Action item ▸
Your copy of the data should leave out the images and match everything else exactly.

Records supplied ▸

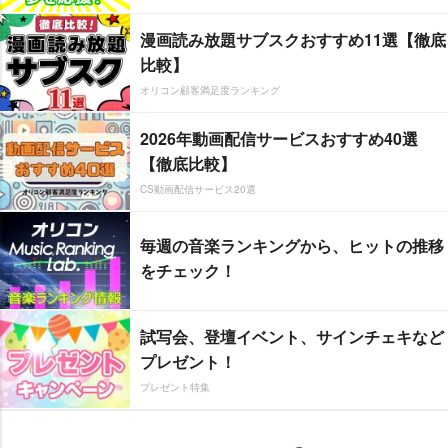
漫画読み放題サブスクおすすめ11選【徹底
比較】
オリコン顧客満足度ランキング
2026年動画配信サービスおすすめ40選
【徹底比較】
CS動画配信サービス20選
毎週の音楽ランキングから、ヒットの推移
をチェック！
試写会、登壇イベント、サインチェキなど
プレゼント！
プレゼント特集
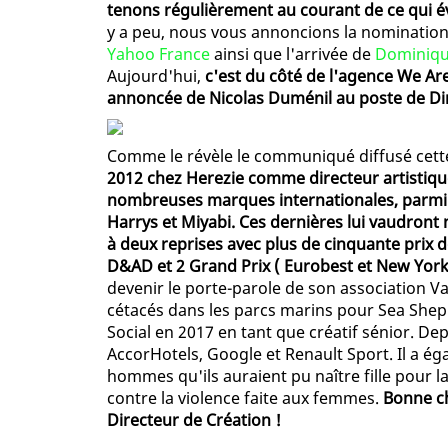
tenons régulièrement au courant de ce qui év
y a peu, nous vous annoncions la nominatio
Yahoo France
ainsi que l'arrivée de
Dominique
Aujourd'hui,
c'est du côté de l'agence We Are
annoncée de Nicolas Duménil au poste de Di
Comme le révèle le communiqué diffusé cet
2012 chez Herezie comme directeur artistiqu
nombreuses marques internationales, parmi l
Harrys et Miyabi. Ces dernières lui vaudron
à deux reprises avec plus de cinquante prix d
D&AD et 2 Grand Prix ( Eurobest et New York 
devenir le porte-parole de son association V
cétacés dans les parcs marins pour Sea Sheph
Social en 2017 en tant que créatif sénior. De
AccorHotels, Google et Renault Sport. Il a é
hommes qu'ils auraient pu naître fille pour l
contre la violence faite aux femmes.
Bonne ch
Directeur de Création !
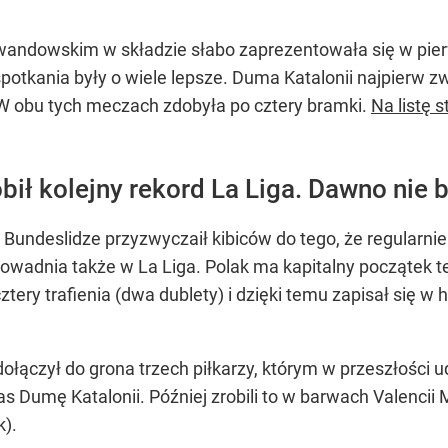
wandowskim w składzie słabo zaprezentowała się w pi
potkania były o wiele lepsze. Duma Katalonii najpierw zw
. W obu tych meczach zdobyła po cztery bramki.
Na listę 
ił kolejny rekord La Liga. Dawno nie b
Bundeslidze przyzwyczaił kibiców do tego, że regularni
 udowadnia także w La Liga. Polak ma kapitalny początek
ry trafienia (dwa dublety) i dzięki temu zapisał się w h
czył do grona trzech piłkarzy, którym w przeszłości ud
as Dumę Katalonii. Później zrobili to w barwach Valenci
k).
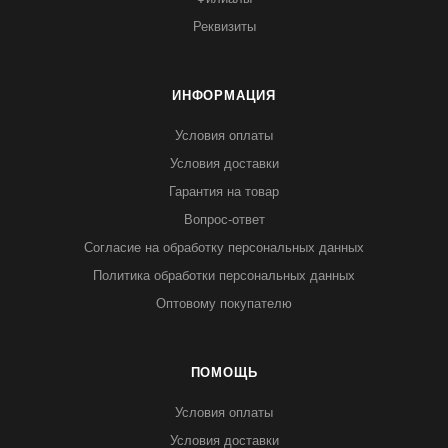
Реквизиты
ИНФОРМАЦИЯ
Условия оплаты
Условия доставки
Гарантия на товар
Вопрос-ответ
Согласие на обработку персональных данных
Политика обработки персональных данных
Оптовому покупателю
ПОМОЩЬ
Условия оплаты
Условия доставки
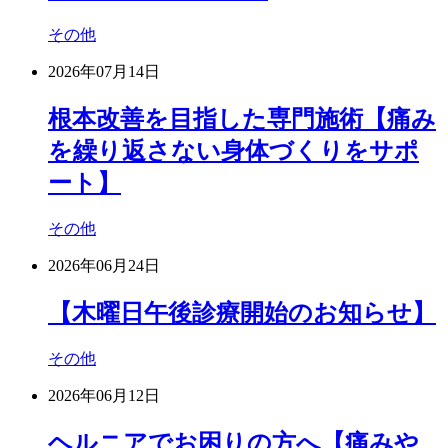
その他
2026年07月14日
根本改善を目指した専門施術【痛み
を繰り返さない身体づくりをサポ
ート】
その他
2026年06月24日
【木曜日午後診療開始のお知らせ】
その他
2026年06月12日
ヘルニアでお困りの方へ【痛みや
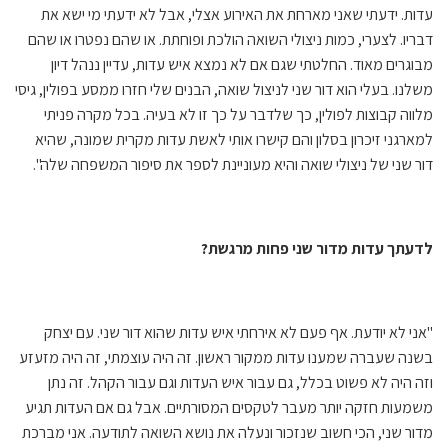
עדות. ידעתי שאני מארחת את האירוע אצלי, אבל לא ידעתי מי ישא את
דבריו. לצערי, כמות ניצולי השואה הולכת ופוחתת. או שהם נפטרו או שהם
מבוגרים מאוד. החלטתי שגם אם לא נמצא איש עדות, עדיין ננהל דיון
משלנו. בעלי הוא דור שני לניצול שואה, הבנים שלי חזרו ממסע בפולין, גיסי
מלווה קבוצות לפולין, כך שלדבר על כך זו לא בעיה. בכל מקרה פניתי
למארגני זיכרון בסלון והם קישרו אותי לאשת עדות מקרית שמונה, שהיא
דור שני של ניצולי שואה והיא מעוניינת לספר את סיפור המשפחה שלה".
לדעתך עדות מדור שני פחות מרגשת?
"אני לא יודעת. אף פעם לא אירחתי איש עדות שהוא דור שני. עם יצחק
בשנה שעברה שמענו עדות ממקור ראשון. זה היה עוצמתי, זה היה מזעזע
וזה היה לא פשוט בכלל, גם עבור איש העדות וגם עבור הקהל. זה נתן
משמעות חזקה יותר מעבר לטקסים המסורתיים. אבל גם אם העדות תגיע
מדור שני, הכי חשוב שנזכור ונעלה את נושא השואה לתודעה. אני מברכת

Reply ▸
漫画読み放題サブスクおすすめ11選【徹底
比較】
オリコン顧客満足度ランキング
2026年動画配信サービスおすすめ40選
【徹底比較】
CS動画配信サービス20選
毎週の音楽ランキングから、ヒットの推移
をチェック！
試写会、登壇イベント、サインチェキなど
プレゼント！
プレゼント特集
tenons régulièrement au courant de ce qui év
y a peu, nous vous annoncions la nominatio
Yahoo France
ainsi que l'arrivée de
Dominique
Aujourd'hui,
c'est du côté de l'agence We Are
annoncée de Nicolas Duménil au poste de Di
Comme le révèle le communiqué diffusé cet
2012 chez Herezie comme directeur artistiqu
nombreuses marques internationales, parmi l
Harrys et Miyabi. Ces dernières lui vaudron
à deux reprises avec plus de cinquante prix d
D&AD et 2 Grand Prix ( Eurobest et New York 
devenir le porte-parole de son association V
cétacés dans les parcs marins pour Sea Sheph
Social en 2017 en tant que créatif sénior. De
AccorHotels, Google et Renault Sport. Il a é
hommes qu'ils auraient pu naître fille pour l
contre la violence faite aux femmes.
Bonne ch
Directeur de Création !
wandowskim w składzie słabo zaprezentowała się w pi
potkania były o wiele lepsze. Duma Katalonii najpierw zw
. W obu tych meczach zdobyła po cztery bramki.
Na listę 
ił kolejny rekord La Liga. Dawno nie b
Bundeslidze przyzwyczaił kibiców do tego, że regularni
 udowadnia także w La Liga. Polak ma kapitalny początek
ry trafienia (dwa dublety) i dzięki temu zapisał się w h
czył do grona trzech piłkarzy, którym w przeszłości ud
as Dumę Katalonii. Później zrobili to w barwach Valenci
k).
Реквизиты
ИНФОРМАЦИЯ
Условия оплаты
Условия доставки
Гарантия на товар
Вопрос-ответ
Согласие на обработку персональных данных
Политика обработки персональных данных
Оптовому покупателю
ПОМОЩЬ
Условия оплаты
Условия доставки
その他
2026年07月14日
根本改善を目指した専門施術【痛み
を繰り返さない身体づくりをサポ
ート】
その他
2026年06月24日
【木曜日午後診療開始のお知らせ】
その他
2026年06月12日
ヘルニアでお困りの方へ【痛みや
עדות. ידעתי שאני מארחת את האירוע אצלי, אבל לא ידעתי מי ישא את
דבריו. לצערי, כמות ניצולי השואה הולכת ופוחתת. או שהם נפטרו או שהם
מבוגרים מאוד. החלטתי שגם אם לא נמצא איש עדות, עדיין ננהל דיון
משלנו. בעלי הוא דור שני לניצול שואה, הבנים שלי חזרו ממסע בפולין, גיסי
מלווה קבוצות לפולין, כך שלדבר על כך זו לא בעיה. בכל מקרה פניתי
למארגני זיכרון בסלון והם קישרו אותי לאשת עדות מקרית שמונה, שהיא
דור שני של ניצולי שואה והיא מעוניינת לספר את סיפור המשפחה שלה".
לדעתך עדות מדור שני פחות מרגשת?
"אני לא יודעת. אף פעם לא אירחתי איש עדות שהוא דור שני. עם יצחק
בשנה שעברה שמענו עדות ממקור ראשון. זה היה עוצמתי, זה היה מזעזע
וזה היה לא פשוט בכלל, גם עבור איש העדות וגם עבור הקהל. זה נתן
משמעות חזקה יותר מעבר לטקסים המסורתיים. אבל גם אם העדות תגיע
מדור שני, הכי חשוב שנזכור ונעלה את נושא השואה לתודעה. אני מברכת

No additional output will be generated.